Living with Chemotherapy Side Effects
Chemotherapy is designed to kill cancerous cells. If you are undergoing or have undergone chemotherapy, you know that chemo also kills healthy cells in the body, leading to some very uncomfortable side effects. The cells that are most affected by chemotherapy are the cells in the hair follicles, bone marrow cells, and cells in the mouth and digestive system. While not every chemotherapy patient experiences side effects, there are a number of chemotherapy side effects that are common to many patients. Here are some tips on how to cope with common chemotherapy side effects.
Mouth sores are a painful chemotherapy side effect that can make eating difficult and unpleasant. To avoid or heal mouth sores, be sure to brush your teeth thoroughly at least twice daily with a soft toothbrush. Also rinse four times a day with a simple solution of one cup water, 1/4 tsp. baking soda, and 1/8 tsp. salt. Avoid foods that may exacerbate mouth sores, such as alcohol, spicy foods, and acidic foods.
Some chemotherapy drugs, such as Alkeran, are known to cause mouth sores. If you are taking one such form of chemotherapy medication, try holding ice in your mouth for five minutes before treatment and until 30 minutes after treatment.
Nausea and Vomiting
Roughly 70 to 80 percent of chemo patients will experience nausea and/or vomiting during treatment, making it difficult to get adequate nutrition. If you experience these chemotherapy side effects, make sure you tell your doctor, who may be able to give you medicine to combat these symptoms. Research has also found that acupuncture can also help with chemotherapy-induced nausea and vomiting. If you are feeling ill, avoid strongly flavored foods and greasy foods if they make you feel worse. Cooking smells can sometimes bring about nausea in chemotherapy patients; if this is the case with you, have someone else do your cooking and try to stay away from the kitchen.
Fatigue and Anemia
Chemotherapy can cause patients to have too few red blood cells, a condition known as anemia. As a result of anemia, tissues get less oxygen and patients can experience extreme fatigue. Up to 96 percent of cancer patients will experience fatigue at some point of their treatment
Anemia may be treated with medications or with blood transfusions. If your doctor approves, you may try light exercise to help with fatigue. If you need to take naps, try to keep them short. Reserve your energy when at all possible, and don’t be shy in asking others for help.

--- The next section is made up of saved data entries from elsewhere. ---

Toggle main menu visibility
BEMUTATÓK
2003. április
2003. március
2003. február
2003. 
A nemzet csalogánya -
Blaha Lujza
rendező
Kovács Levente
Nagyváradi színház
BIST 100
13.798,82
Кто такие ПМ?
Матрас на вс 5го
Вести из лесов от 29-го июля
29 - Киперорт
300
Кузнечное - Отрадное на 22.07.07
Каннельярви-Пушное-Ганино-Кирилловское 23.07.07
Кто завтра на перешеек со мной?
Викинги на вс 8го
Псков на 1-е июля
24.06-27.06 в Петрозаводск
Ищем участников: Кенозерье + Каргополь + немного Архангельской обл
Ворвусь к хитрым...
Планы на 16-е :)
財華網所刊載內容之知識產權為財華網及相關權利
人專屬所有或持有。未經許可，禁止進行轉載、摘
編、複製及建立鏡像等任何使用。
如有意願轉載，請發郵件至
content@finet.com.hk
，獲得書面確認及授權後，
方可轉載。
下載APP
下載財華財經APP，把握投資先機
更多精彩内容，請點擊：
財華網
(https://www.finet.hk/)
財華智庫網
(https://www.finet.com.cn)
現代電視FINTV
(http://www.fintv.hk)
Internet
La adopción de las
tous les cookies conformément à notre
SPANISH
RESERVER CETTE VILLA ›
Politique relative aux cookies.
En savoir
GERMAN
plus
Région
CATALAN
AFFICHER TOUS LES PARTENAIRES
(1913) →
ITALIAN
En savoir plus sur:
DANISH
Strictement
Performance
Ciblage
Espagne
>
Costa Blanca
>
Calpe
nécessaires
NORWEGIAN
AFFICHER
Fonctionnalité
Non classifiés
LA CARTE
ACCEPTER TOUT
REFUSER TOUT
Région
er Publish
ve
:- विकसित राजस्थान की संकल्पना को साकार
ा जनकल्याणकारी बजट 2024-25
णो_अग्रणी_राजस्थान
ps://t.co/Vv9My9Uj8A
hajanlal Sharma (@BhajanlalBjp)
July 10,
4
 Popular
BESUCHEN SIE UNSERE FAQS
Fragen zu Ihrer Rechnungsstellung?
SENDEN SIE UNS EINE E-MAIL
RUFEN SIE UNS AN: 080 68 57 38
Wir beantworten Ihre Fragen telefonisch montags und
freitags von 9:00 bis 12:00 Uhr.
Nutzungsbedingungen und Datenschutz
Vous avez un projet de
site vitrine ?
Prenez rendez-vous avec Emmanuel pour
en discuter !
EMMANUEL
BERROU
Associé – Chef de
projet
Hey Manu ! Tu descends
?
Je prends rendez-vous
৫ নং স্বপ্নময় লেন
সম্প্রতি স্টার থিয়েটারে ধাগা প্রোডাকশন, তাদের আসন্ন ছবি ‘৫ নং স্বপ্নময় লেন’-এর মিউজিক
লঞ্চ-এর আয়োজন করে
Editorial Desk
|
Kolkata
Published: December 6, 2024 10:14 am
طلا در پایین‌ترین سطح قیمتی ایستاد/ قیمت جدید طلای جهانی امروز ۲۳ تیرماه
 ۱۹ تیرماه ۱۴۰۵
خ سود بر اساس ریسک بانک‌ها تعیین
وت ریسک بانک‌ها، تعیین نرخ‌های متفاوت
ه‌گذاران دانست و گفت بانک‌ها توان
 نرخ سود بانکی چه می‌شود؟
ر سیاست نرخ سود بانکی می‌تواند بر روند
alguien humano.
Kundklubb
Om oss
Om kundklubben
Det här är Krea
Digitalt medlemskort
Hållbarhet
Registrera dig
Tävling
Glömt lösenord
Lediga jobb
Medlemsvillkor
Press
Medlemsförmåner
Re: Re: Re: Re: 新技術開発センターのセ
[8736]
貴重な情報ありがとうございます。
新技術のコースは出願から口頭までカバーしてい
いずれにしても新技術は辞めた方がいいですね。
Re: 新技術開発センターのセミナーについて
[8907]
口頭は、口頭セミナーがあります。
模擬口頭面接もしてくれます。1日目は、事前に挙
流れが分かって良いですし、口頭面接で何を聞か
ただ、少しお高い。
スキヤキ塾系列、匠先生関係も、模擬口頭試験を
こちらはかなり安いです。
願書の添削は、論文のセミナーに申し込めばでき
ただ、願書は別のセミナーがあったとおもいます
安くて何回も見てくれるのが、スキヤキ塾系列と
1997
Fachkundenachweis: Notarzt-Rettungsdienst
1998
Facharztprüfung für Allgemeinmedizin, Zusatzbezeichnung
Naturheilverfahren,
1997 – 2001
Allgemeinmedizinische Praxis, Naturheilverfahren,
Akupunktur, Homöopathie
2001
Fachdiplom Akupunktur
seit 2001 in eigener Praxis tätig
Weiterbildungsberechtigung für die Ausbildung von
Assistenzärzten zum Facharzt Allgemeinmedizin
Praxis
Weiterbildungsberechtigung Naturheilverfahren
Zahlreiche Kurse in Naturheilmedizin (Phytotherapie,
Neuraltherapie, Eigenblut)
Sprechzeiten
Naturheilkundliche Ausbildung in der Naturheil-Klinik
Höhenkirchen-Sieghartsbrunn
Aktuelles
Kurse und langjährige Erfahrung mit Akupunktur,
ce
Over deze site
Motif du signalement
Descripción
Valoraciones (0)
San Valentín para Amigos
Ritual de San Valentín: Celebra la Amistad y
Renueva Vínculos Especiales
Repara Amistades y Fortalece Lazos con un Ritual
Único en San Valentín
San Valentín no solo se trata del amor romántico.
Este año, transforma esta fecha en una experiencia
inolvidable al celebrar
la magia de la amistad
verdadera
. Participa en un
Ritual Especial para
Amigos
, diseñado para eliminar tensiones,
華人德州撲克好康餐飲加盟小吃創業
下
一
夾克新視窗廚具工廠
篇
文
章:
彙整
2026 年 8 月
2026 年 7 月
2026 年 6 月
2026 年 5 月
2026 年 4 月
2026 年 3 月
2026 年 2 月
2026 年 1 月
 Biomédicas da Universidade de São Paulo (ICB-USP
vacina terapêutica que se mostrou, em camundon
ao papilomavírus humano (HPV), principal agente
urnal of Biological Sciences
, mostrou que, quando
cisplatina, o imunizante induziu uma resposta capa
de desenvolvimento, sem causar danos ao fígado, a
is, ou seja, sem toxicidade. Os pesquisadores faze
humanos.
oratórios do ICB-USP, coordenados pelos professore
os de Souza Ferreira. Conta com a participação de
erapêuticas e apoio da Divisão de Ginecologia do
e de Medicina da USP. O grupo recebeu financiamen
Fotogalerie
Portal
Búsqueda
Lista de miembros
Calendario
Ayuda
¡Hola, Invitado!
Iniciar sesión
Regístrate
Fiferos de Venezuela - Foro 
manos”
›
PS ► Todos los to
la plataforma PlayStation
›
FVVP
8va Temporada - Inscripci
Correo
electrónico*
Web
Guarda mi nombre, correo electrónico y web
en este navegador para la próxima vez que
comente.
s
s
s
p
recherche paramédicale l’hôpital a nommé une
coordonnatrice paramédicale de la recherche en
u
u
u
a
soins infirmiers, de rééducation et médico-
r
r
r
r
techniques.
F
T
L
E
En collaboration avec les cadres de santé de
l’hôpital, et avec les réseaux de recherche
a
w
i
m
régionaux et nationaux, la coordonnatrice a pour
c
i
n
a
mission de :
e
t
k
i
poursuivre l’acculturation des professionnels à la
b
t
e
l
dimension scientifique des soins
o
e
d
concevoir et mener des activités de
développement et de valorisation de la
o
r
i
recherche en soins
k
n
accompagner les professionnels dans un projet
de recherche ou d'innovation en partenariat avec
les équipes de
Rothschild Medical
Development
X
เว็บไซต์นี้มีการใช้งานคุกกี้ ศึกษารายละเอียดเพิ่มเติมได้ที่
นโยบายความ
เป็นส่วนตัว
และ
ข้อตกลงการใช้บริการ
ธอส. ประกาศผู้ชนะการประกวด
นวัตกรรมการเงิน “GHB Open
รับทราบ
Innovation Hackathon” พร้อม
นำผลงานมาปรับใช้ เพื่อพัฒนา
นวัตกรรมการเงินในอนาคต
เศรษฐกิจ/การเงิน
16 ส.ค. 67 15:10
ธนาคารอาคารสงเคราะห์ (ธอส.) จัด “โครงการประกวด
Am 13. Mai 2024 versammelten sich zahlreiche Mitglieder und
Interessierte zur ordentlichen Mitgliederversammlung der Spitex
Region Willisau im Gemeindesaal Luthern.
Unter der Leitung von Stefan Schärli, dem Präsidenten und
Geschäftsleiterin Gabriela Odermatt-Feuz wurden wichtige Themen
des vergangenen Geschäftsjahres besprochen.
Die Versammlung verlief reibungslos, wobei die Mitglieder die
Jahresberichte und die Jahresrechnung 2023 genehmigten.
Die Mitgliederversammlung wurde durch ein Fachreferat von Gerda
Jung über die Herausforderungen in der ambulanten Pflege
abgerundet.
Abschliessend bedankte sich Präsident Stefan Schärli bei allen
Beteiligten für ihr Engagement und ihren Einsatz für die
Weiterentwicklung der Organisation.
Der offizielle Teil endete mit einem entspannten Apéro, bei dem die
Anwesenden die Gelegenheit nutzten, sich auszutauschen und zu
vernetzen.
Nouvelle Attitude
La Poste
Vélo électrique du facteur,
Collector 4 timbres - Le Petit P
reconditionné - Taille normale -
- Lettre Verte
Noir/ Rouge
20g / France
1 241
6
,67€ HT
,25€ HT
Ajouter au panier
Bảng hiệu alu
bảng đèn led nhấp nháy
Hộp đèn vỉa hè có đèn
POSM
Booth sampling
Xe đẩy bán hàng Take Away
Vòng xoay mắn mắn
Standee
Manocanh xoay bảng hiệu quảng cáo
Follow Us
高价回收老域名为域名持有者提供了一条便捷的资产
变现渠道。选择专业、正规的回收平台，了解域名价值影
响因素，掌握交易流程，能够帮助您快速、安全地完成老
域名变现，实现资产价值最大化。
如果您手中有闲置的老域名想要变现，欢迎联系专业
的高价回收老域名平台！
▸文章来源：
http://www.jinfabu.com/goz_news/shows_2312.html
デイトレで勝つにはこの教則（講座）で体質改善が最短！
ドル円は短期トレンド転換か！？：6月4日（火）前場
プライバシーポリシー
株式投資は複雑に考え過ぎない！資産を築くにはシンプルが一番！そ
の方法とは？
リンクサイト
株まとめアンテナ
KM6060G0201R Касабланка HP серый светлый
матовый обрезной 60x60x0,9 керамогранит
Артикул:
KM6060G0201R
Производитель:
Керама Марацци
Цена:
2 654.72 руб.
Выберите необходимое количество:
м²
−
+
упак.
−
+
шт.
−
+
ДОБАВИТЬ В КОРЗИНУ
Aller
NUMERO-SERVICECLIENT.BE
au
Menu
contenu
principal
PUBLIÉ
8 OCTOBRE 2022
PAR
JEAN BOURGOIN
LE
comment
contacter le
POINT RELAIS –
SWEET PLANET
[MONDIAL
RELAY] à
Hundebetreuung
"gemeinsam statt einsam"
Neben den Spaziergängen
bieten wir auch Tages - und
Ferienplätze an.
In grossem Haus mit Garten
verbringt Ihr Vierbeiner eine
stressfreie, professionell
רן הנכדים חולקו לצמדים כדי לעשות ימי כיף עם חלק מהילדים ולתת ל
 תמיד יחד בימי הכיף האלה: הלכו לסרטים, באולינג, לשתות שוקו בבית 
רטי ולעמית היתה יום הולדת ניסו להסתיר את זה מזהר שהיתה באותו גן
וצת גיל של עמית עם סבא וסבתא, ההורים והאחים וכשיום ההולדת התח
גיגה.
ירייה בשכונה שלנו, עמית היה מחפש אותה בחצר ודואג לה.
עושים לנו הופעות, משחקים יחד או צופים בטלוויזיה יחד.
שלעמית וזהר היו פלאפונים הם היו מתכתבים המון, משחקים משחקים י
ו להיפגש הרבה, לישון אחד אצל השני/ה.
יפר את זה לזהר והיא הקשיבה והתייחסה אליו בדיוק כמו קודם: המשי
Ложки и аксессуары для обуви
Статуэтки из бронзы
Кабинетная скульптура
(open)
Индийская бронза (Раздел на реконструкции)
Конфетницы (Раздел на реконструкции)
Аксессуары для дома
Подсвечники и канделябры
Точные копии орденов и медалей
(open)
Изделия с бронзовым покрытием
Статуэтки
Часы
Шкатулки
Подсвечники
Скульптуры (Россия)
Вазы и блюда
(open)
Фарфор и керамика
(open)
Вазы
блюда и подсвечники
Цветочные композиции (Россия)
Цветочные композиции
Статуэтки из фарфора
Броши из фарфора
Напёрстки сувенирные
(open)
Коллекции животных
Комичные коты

Chemotherapy often reduces a patient’s white blood cell count, which can lead to a higher risk of infections. A good daily hygiene routine is key to warding off potential infections: wash hands often with antibacterial soap and keep your body as clean as possible. Also avoid large crowds and treat dry skin with lotion before it becomes cracked, inviting infection.
Chemotherapy is often a very difficult part of cancer treatment. Hopefully, by being aware of potential chemotherapy side effects and how best to deal with them, you can enhance your comfort during chemotherapy treatment.